(Relative pose estimation data)
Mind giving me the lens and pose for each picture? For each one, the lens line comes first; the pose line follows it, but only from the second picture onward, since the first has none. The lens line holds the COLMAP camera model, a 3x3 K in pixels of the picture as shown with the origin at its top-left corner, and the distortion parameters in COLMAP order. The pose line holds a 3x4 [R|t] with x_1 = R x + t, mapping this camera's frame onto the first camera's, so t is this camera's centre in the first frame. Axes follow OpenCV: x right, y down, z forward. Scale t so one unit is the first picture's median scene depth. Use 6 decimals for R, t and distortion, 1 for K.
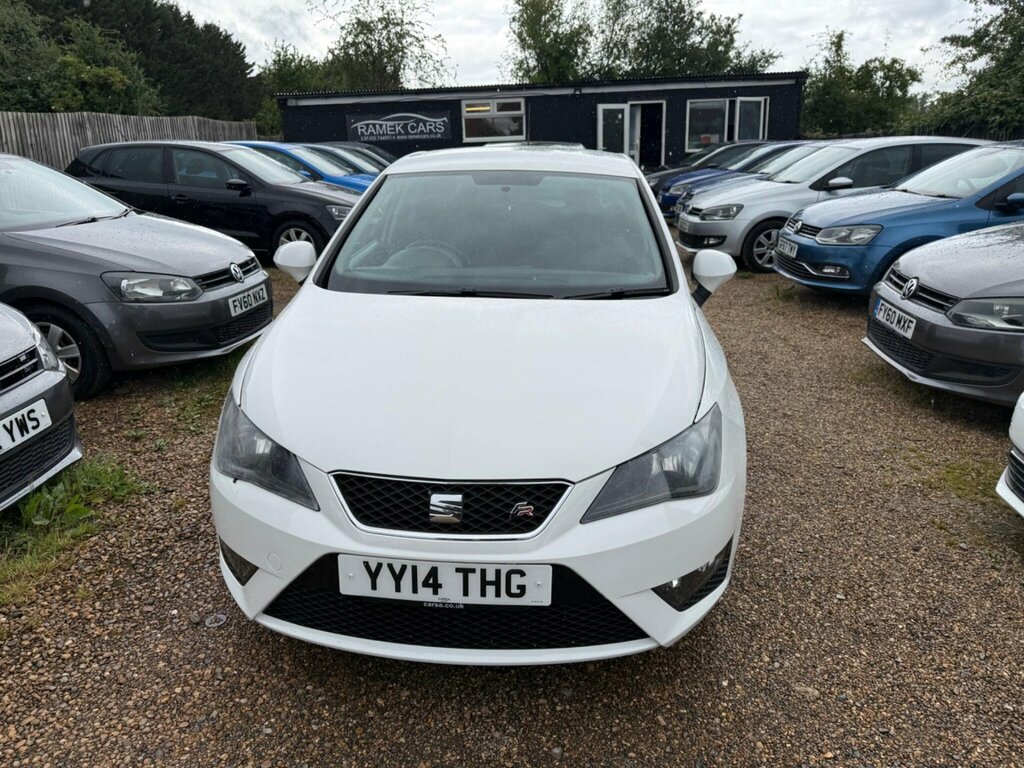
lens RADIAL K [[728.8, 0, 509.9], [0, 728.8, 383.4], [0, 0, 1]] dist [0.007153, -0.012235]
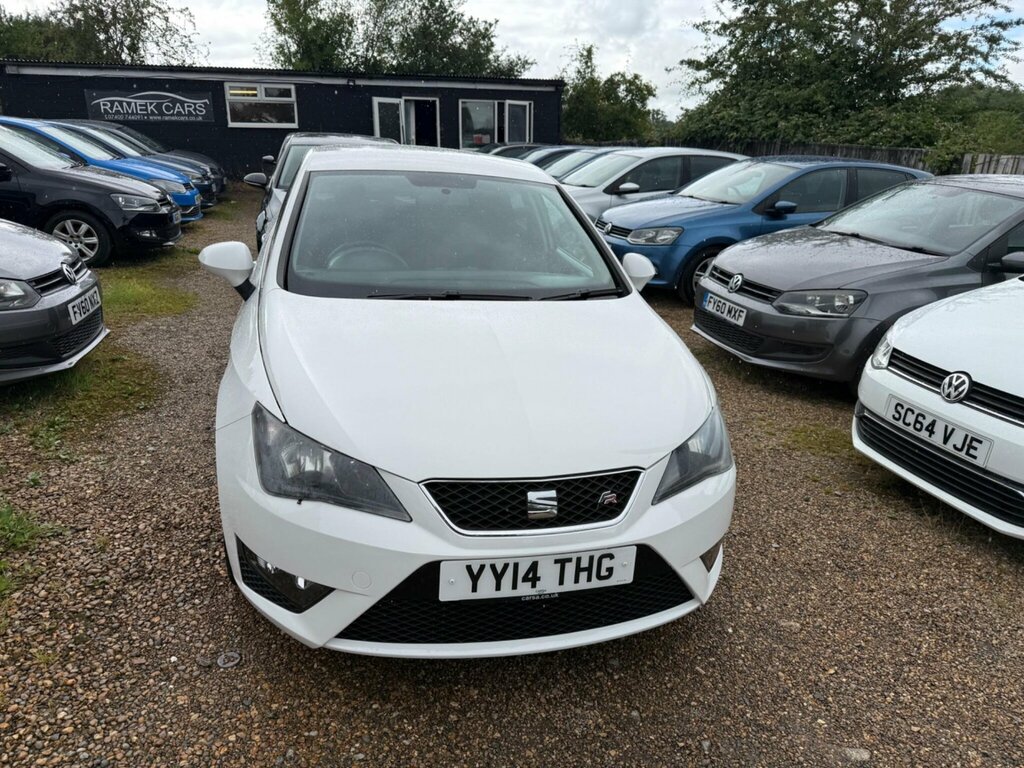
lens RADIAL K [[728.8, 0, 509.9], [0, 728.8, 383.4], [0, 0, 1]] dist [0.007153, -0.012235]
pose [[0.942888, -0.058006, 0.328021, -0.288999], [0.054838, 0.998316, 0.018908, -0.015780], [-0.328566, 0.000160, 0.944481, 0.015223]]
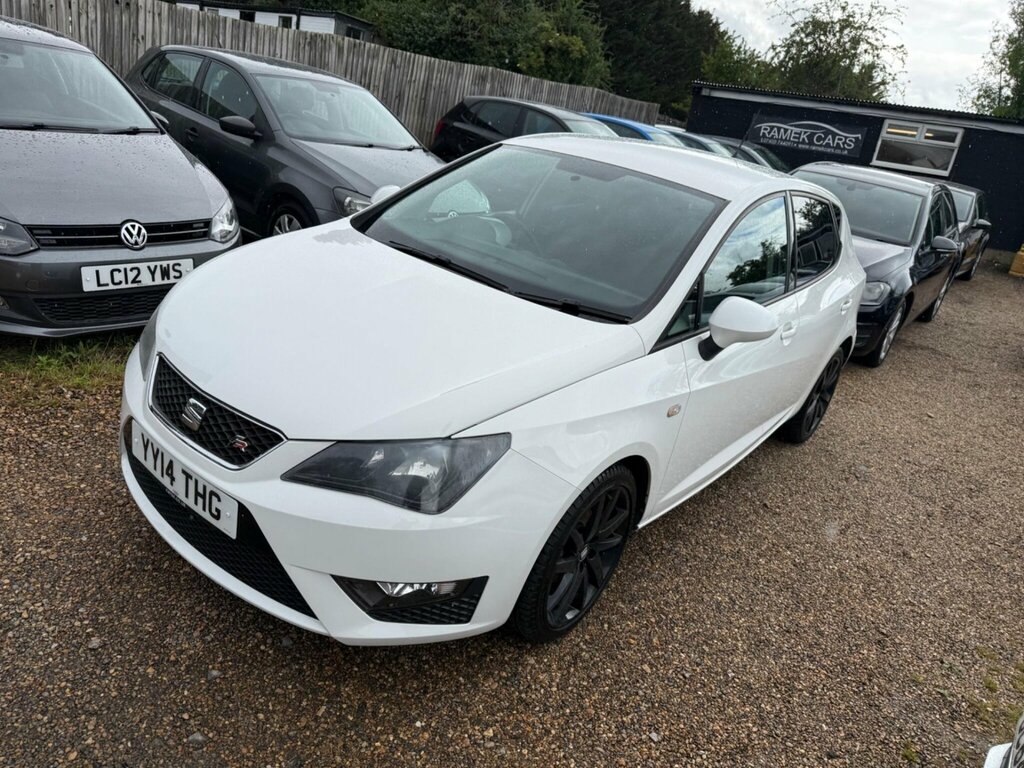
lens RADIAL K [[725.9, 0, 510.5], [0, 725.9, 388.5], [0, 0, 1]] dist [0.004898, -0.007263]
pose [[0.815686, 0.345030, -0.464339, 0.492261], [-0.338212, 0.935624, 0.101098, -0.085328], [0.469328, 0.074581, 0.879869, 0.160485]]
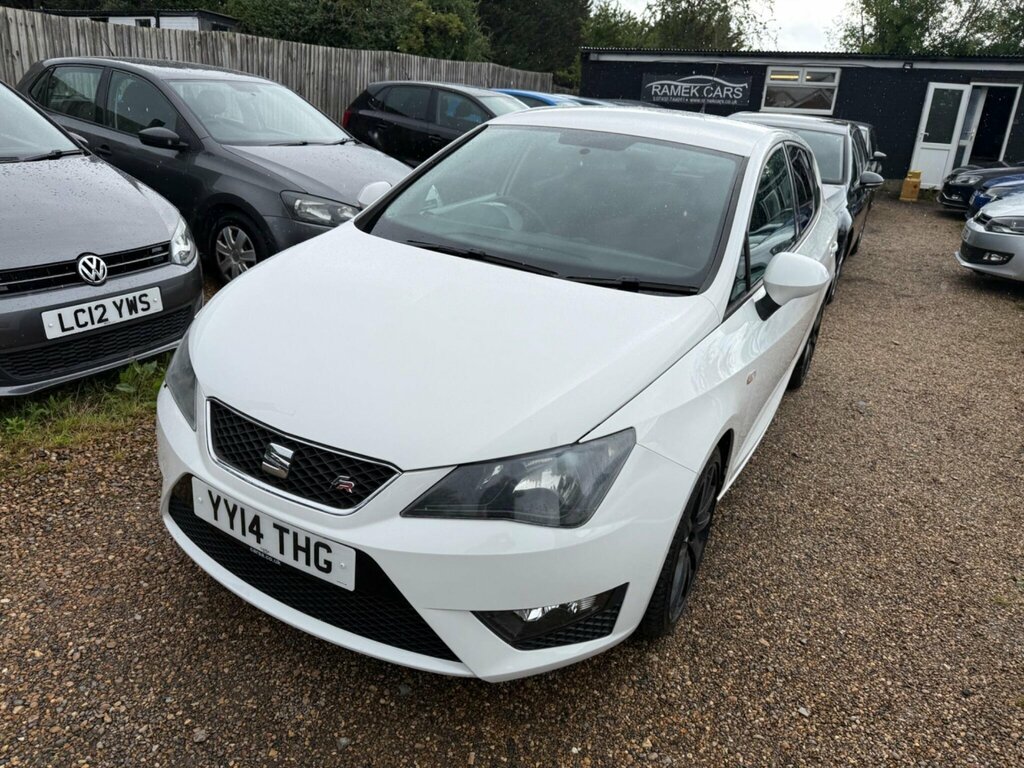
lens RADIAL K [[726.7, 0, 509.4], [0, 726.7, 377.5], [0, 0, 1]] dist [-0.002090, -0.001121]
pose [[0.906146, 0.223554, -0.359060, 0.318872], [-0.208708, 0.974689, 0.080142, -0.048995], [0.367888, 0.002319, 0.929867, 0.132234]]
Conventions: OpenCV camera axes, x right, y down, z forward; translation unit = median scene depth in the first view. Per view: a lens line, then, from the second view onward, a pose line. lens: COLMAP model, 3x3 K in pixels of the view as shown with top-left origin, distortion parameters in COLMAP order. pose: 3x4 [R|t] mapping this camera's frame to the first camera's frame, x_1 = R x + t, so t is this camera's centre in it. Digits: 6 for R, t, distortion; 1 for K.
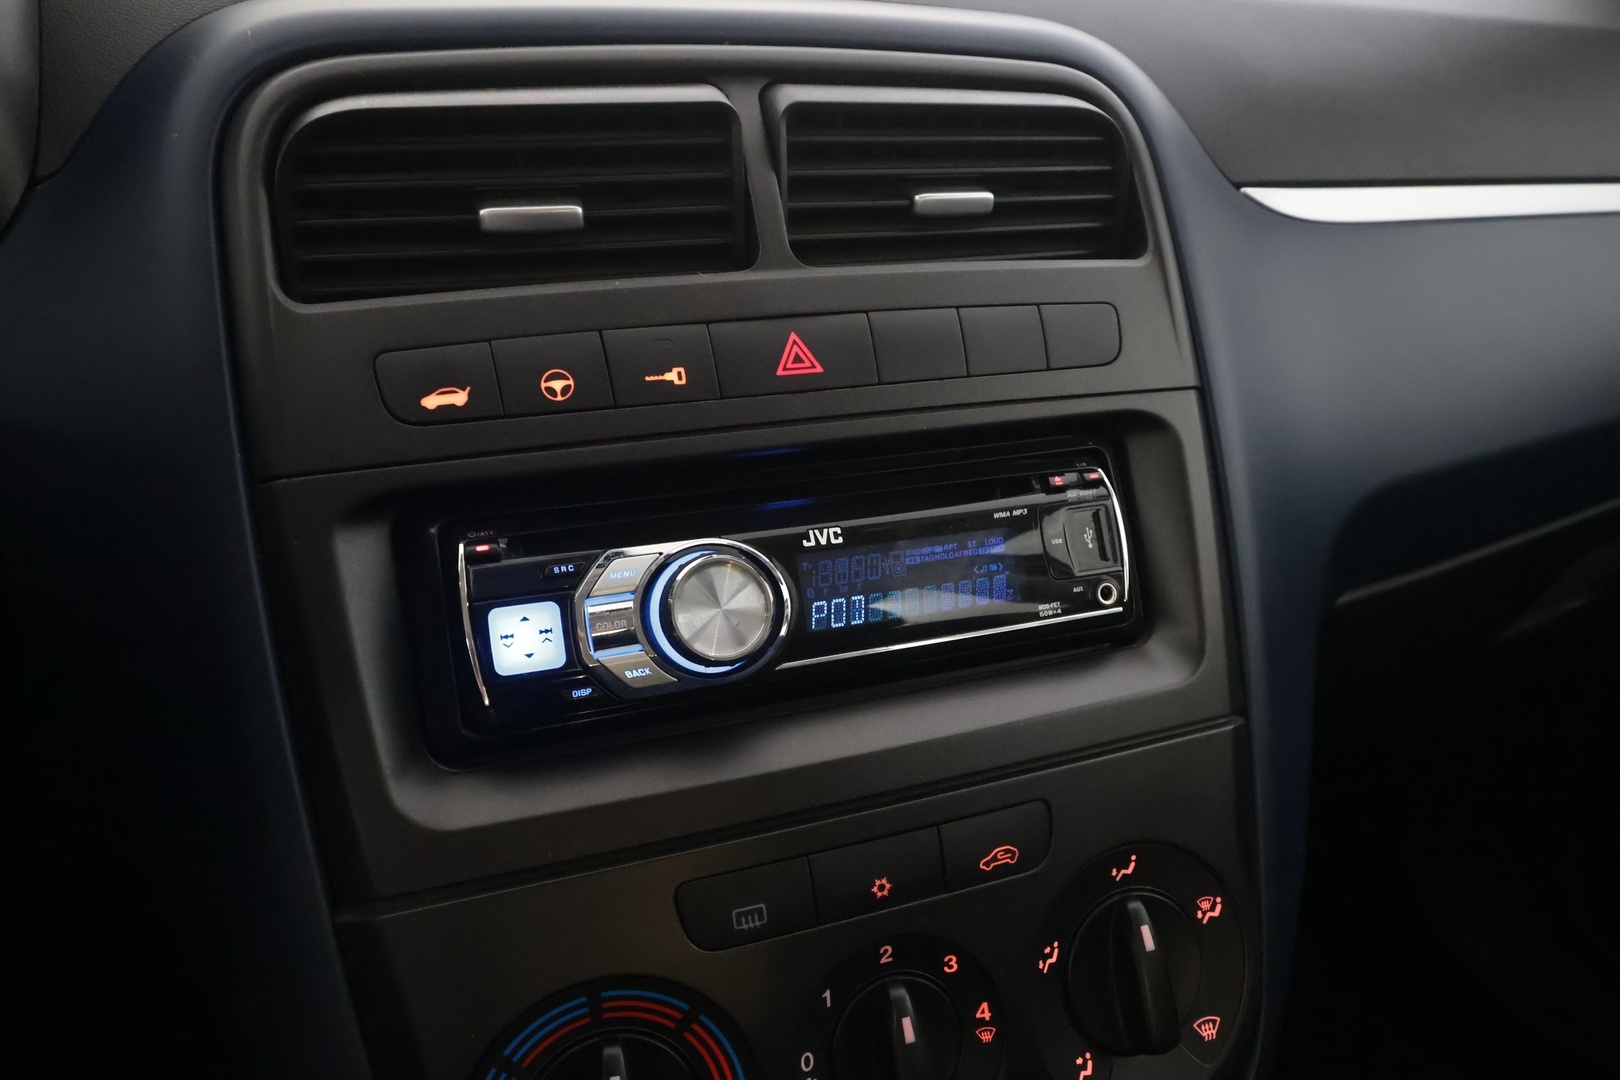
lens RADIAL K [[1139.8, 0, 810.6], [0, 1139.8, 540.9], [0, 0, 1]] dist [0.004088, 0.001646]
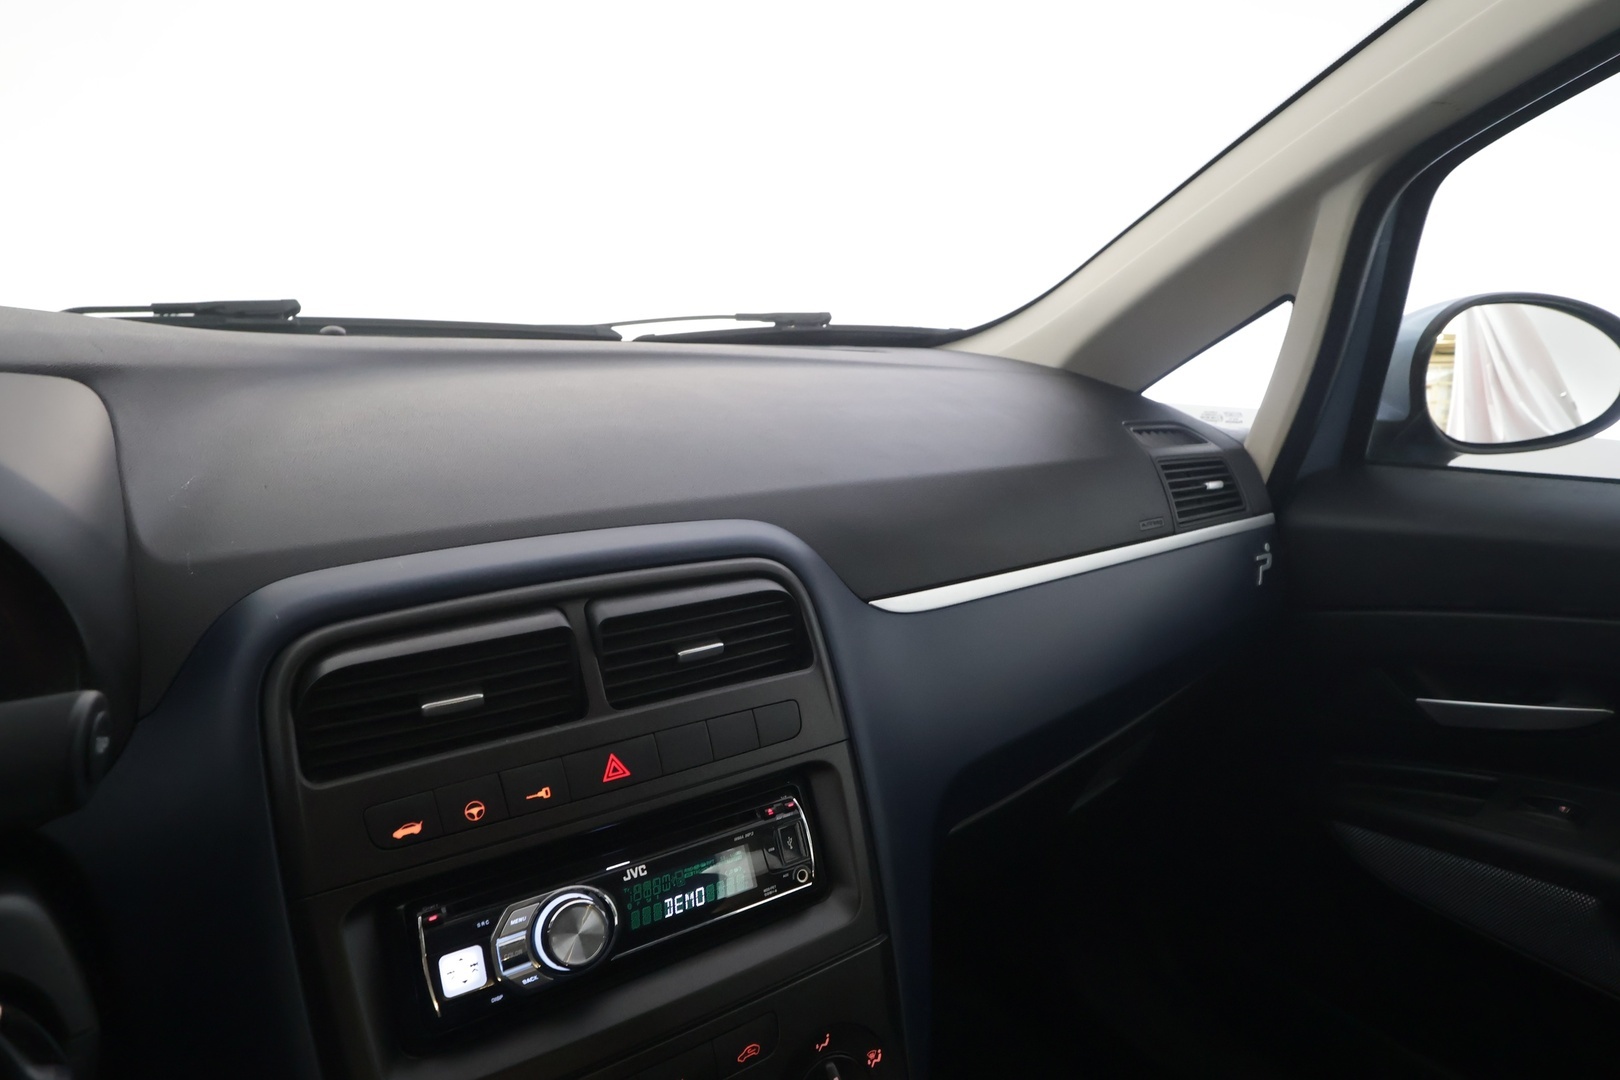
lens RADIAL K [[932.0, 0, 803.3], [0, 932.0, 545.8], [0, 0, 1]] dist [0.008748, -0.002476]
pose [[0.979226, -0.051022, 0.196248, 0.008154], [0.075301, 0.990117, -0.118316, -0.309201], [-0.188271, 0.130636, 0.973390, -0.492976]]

## Your objective
Which lines run from the one containing "Conventions: OpenCV camera" to the end of the entries above? Write them out exactly, leaving out every picture.

## Output below
Conventions: OpenCV camera axes, x right, y down, z forward; translation unit = median scene depth in the first view. Per view: a lens line, then, from the second view onward, a pose line. lens: COLMAP model, 3x3 K in pixels of the view as shown with top-left origin, distortion parameters in COLMAP order. pose: 3x4 [R|t] mapping this camera's frame to the first camera's frame, x_1 = R x + t, so t is this camera's centre in it. Digits: 6 for R, t, distortion; 1 for K.
lens RADIAL K [[1139.8, 0, 810.6], [0, 1139.8, 540.9], [0, 0, 1]] dist [0.004088, 0.001646]
lens RADIAL K [[932.0, 0, 803.3], [0, 932.0, 545.8], [0, 0, 1]] dist [0.008748, -0.002476]
pose [[0.979226, -0.051022, 0.196248, 0.008154], [0.075301, 0.990117, -0.118316, -0.309201], [-0.188271, 0.130636, 0.973390, -0.492976]]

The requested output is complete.